Climate action is a major focus of the Budget. Sitharaman, in her speech, quoted the prime minister’s intervention at the UN Climate Change Conference in Glasgow (COP26) last year and indicated that underlying her Budget was a “low-carbon development strategy”. In particular, the outlay for production-linked incentives for the domestic production of solar panels was increased massively, to Rs 24,000 crore from Rs 4,500 crore -- this increase was first announced late last year. In order to ensure that private capital was tapped to enable India’s green transition, the Budget also announced that sovereign green bonds would be issued, in order to finance projects in the public sector that would impact the economy’s carbon intensity.
Another focus in the Budget is sunrise sectors, especially those that are tech- and digital-related. Special professionally-managed funds, which would blend public and private finance and target climate-sensitive and tech-forward sectors, were announced. Digital education was stressed; skill India was given a digital component; data centres and large-scale energy storage systems were given infrastructure status; bill payments by public agencies were to be digitalised; and a “digital rupee” was announced.

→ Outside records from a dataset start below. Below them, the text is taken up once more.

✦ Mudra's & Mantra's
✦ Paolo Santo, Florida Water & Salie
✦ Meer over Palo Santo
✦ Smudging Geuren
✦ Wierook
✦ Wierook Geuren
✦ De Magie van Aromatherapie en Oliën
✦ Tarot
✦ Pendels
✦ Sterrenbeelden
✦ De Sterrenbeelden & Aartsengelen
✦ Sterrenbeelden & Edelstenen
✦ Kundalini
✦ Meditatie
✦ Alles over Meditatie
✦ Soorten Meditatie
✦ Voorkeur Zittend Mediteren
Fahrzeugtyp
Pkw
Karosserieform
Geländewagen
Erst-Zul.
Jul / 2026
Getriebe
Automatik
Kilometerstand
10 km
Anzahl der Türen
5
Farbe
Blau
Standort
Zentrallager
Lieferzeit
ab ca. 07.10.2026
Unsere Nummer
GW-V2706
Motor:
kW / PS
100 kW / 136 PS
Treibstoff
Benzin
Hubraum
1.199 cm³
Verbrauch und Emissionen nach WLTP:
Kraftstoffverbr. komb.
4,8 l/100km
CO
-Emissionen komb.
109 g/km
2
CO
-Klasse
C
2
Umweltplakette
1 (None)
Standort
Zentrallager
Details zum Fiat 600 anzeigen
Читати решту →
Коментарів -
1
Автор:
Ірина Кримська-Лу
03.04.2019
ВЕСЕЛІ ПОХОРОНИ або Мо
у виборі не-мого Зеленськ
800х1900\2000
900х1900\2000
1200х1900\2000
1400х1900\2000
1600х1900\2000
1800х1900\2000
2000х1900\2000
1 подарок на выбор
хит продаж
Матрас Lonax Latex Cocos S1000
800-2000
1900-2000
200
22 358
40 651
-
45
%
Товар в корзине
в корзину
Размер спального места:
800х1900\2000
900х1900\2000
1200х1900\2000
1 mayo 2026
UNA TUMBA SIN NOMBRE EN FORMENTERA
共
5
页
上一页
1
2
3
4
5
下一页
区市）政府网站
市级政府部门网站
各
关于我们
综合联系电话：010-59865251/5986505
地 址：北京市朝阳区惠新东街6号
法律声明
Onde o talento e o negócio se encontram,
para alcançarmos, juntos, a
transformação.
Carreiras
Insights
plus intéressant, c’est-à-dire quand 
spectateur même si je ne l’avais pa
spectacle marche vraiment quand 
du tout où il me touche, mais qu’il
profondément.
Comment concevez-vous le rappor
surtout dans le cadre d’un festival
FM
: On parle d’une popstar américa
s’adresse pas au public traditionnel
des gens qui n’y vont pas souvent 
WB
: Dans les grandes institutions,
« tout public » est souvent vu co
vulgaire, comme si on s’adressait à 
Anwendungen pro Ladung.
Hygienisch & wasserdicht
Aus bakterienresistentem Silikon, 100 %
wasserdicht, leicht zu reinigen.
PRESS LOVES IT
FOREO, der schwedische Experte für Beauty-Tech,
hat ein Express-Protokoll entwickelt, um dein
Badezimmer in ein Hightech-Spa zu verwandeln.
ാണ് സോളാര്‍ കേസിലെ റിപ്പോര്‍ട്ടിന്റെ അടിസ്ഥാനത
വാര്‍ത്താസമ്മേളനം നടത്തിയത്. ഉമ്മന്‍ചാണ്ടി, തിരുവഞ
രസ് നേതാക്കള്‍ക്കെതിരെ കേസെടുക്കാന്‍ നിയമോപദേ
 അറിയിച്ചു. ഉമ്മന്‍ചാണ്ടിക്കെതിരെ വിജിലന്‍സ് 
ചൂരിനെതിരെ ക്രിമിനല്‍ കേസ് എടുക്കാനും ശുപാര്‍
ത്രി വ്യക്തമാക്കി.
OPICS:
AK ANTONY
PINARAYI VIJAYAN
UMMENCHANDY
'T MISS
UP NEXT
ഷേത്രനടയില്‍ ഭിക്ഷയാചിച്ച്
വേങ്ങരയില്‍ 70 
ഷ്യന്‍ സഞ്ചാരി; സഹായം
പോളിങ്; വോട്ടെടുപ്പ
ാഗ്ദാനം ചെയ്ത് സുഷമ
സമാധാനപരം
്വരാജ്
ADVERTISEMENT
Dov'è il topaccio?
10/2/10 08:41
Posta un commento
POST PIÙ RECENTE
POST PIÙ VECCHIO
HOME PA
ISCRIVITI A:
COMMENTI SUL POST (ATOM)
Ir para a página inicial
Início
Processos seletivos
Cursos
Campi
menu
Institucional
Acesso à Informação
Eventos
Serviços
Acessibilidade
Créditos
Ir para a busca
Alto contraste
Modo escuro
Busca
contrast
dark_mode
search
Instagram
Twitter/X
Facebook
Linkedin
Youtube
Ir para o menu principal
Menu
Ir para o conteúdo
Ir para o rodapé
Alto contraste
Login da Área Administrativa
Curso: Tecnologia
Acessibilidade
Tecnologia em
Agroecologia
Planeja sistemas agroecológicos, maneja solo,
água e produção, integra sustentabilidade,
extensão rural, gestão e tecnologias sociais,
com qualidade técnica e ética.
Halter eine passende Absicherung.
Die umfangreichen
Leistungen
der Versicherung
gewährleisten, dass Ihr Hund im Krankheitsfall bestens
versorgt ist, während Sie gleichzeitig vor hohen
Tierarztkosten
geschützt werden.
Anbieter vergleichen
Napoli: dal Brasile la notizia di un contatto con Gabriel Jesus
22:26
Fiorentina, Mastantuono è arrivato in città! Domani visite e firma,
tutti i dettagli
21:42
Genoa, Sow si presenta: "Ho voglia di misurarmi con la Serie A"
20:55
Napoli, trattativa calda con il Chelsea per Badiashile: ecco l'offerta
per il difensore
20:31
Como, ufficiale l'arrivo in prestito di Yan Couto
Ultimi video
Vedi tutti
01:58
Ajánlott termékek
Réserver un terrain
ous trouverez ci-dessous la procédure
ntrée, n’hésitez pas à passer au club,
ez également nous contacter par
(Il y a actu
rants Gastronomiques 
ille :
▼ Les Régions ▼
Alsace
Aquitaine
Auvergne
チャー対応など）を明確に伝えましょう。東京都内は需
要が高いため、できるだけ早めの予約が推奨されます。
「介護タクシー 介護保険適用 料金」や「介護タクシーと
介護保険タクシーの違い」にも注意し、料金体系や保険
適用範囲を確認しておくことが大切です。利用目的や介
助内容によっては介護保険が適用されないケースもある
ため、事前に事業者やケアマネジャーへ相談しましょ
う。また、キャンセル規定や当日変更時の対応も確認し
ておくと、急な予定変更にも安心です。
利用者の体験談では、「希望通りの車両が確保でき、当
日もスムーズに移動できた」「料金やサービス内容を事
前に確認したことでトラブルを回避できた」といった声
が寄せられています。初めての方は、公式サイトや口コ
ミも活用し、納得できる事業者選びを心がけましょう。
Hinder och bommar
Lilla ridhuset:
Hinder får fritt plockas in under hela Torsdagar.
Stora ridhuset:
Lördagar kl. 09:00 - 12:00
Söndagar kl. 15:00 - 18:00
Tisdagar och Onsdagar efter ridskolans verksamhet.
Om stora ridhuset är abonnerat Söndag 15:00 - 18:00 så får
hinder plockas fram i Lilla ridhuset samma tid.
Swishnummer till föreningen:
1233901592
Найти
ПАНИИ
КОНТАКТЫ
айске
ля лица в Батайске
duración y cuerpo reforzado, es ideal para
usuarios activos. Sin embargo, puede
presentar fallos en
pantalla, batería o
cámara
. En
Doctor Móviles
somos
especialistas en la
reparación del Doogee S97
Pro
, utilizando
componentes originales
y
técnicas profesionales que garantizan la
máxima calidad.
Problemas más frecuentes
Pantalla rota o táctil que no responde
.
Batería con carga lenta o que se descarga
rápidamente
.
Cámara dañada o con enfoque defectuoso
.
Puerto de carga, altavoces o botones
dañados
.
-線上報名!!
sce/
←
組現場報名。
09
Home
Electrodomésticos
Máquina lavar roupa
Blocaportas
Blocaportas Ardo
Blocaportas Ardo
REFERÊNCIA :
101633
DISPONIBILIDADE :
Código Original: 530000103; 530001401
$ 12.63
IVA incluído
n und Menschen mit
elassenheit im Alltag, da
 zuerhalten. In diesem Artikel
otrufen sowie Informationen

On the taxation side, the finance minister continued the identification of “Aatmanirbhar Bharat” with import substitution, a feature of recent Budgets. Multiple tariff tweaks were justified on the grounds that they would protect domestic industry. The direct tax side saw few changes other than the headline crypto tax. The FM stressed “trust” between taxpayers and the taxman, and said the former would be able to file “updated returns” for two years if they found they had made errors. On the other hand, the “bonus stripping” loophole was closed, and offsetting losses against income found during a tax search was disallowed, alongside various other additional instruments to check evasion. Tax incentives for new manufacturing and start-ups were extended.